Ve alt kata indik.. Onuncu yılın üçüncü sergisi orda.. Komşular!.. Türkiye'nin coğrafi komşuları.. Etnik, tarihsel komşuları.. Orta Asya'dan Balkanlar'a yakın ilişki içinde olduklarımızın çağdaş sanatlarından örnekler.. Dünü bugüne getiren çağdaş sanat..
Nasra Şimmes ailesi Mardin'in geleneksel basmacılığının son temsilcileri.. Toledo'yu biliriz, aşığız, ama on Toledo eden Mardin'den haberimiz yoktur. Şimmes ailesinin basma teknikleri ve eserleri dünyaca ünlü.. Bizde bilen alan yok.. Yarın kafaları taştan taşa vururuz..
Komşular sergisinde her şey ilginç.
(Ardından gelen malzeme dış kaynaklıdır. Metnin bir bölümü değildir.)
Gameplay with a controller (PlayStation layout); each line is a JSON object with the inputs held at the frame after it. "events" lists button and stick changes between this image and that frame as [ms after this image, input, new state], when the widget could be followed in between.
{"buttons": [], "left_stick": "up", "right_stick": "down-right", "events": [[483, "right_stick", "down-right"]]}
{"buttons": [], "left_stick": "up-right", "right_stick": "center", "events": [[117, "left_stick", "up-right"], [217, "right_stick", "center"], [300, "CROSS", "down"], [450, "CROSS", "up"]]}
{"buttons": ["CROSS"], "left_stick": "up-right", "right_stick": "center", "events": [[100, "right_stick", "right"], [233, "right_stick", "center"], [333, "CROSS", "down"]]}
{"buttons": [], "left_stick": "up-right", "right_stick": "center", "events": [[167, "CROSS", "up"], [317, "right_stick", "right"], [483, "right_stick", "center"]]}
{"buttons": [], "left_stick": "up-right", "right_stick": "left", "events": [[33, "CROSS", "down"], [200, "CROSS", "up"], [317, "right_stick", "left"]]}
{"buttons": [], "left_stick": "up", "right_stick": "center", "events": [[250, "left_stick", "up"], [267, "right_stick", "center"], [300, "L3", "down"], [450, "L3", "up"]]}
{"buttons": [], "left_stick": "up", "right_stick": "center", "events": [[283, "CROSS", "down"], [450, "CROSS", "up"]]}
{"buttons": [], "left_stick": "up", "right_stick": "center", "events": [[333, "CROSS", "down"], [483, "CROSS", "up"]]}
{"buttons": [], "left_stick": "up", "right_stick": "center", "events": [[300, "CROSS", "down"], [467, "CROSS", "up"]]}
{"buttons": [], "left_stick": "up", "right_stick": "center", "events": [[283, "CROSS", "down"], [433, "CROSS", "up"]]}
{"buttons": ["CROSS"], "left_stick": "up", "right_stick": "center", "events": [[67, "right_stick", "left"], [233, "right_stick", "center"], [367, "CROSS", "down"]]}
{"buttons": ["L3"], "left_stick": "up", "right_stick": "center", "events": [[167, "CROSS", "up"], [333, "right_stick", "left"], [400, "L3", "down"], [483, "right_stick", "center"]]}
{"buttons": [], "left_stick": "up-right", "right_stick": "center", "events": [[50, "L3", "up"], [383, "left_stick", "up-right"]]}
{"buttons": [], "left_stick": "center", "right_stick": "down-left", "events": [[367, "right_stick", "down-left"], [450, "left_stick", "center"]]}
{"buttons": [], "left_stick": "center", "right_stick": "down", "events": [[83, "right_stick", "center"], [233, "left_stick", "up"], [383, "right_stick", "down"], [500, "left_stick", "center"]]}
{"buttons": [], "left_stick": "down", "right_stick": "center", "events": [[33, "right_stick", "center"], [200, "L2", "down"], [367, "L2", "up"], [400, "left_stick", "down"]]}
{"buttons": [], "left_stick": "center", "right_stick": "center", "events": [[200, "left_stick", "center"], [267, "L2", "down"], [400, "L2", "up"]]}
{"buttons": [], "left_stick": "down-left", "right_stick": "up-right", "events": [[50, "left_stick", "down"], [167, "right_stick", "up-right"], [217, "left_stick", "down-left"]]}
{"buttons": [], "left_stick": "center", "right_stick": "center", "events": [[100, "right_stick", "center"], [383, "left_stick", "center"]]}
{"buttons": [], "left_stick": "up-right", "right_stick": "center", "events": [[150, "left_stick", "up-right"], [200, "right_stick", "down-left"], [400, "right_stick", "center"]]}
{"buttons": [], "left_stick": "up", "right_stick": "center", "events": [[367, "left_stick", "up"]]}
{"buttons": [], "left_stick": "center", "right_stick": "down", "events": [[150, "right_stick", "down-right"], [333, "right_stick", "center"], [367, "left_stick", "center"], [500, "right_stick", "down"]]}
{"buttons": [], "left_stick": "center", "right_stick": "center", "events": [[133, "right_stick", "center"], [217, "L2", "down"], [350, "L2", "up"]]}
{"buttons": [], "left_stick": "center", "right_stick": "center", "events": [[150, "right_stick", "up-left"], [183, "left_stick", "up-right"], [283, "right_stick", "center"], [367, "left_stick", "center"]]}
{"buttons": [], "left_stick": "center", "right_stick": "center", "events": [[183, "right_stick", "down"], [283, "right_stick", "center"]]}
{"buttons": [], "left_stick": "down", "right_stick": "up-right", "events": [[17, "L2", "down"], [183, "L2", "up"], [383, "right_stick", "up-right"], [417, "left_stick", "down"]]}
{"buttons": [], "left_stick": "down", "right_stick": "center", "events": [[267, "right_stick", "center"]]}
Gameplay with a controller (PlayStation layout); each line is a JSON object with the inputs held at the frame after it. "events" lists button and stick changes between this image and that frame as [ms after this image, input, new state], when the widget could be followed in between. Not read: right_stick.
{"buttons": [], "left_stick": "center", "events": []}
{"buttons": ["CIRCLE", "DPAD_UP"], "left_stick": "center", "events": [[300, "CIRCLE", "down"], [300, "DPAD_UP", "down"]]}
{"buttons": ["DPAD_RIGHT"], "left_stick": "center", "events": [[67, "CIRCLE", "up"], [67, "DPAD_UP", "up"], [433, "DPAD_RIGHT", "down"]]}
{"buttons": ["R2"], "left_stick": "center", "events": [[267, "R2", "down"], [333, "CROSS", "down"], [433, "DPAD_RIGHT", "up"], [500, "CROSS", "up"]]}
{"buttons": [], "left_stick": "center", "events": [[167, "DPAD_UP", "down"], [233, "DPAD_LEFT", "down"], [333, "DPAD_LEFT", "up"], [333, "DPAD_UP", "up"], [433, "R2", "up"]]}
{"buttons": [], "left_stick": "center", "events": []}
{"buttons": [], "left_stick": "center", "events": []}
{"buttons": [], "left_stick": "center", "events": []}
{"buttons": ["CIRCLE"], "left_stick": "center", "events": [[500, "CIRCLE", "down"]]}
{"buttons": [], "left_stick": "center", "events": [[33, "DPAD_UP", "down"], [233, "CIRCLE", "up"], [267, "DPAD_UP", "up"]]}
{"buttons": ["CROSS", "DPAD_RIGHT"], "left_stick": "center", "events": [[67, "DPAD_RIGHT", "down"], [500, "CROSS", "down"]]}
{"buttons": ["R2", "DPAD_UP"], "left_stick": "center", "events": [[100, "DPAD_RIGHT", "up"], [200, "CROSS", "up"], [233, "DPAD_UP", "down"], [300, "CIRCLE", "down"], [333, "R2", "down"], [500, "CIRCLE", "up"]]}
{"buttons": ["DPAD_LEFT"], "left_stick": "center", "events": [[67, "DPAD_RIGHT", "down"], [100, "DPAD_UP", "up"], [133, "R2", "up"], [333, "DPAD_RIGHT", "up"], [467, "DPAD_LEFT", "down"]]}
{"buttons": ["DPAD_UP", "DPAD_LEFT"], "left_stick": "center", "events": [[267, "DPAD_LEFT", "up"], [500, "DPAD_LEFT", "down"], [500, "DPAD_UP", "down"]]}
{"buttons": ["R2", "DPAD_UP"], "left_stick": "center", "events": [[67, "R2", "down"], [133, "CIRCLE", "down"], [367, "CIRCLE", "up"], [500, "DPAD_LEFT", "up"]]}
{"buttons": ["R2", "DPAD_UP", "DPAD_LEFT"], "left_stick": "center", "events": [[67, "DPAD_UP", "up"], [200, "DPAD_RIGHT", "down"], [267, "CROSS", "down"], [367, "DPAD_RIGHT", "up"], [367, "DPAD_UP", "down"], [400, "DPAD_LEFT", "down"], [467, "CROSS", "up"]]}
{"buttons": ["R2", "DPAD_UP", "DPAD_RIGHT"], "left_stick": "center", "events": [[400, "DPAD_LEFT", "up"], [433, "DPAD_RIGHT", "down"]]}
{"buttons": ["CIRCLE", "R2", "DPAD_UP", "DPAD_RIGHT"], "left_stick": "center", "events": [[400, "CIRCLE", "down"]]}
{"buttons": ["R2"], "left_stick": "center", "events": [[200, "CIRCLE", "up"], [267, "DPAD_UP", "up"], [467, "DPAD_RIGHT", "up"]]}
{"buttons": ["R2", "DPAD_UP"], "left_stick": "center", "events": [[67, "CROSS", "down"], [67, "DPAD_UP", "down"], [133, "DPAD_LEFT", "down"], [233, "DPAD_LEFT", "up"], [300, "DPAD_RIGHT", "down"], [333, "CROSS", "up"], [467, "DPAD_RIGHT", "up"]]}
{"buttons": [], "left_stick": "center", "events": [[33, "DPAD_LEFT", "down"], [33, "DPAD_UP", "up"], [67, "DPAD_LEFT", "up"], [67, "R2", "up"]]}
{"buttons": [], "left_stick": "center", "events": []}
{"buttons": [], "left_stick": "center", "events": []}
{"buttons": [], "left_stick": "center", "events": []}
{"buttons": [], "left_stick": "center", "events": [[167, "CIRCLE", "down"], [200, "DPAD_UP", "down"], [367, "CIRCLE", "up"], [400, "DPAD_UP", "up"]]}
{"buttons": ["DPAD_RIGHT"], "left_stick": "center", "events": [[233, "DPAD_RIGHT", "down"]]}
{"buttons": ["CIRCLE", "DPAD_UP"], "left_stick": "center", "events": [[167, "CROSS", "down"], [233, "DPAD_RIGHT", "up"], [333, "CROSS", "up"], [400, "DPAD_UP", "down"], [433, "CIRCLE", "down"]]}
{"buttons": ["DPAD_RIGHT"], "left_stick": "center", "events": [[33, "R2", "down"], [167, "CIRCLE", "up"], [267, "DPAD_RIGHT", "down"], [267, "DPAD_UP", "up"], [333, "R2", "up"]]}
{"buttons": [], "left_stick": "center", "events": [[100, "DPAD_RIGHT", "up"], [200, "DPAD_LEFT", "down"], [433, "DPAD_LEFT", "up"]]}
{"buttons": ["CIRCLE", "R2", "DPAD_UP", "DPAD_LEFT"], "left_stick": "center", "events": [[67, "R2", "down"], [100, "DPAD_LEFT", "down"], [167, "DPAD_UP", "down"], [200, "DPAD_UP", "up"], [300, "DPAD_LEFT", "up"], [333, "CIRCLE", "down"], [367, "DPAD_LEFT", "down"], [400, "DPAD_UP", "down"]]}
Her gördüğünüzün çarpıcı bir hikayesi var..
Bir gazeteci için bulunmaz hazine.. Ama hani nerde o gazeteci?.
Onun için medyayı boş verin.. Kendinize, ailenize zaman ayırın.. Gidin bu üç sergiyi gezin ve zenginleşin..
Okullar!.. Hepinizin servisleri var. Bütün gün boş yatıyor.. Her gün bir sınıfın İstanbul Modern'e gitmesini planlasın müdürler..
Bu sergi ile ilgili ödevler versin hocalar..
Belki o öğrencilerin içinden geleceğin sanatsever, kültür aşığı gazetecileri de çıkar!..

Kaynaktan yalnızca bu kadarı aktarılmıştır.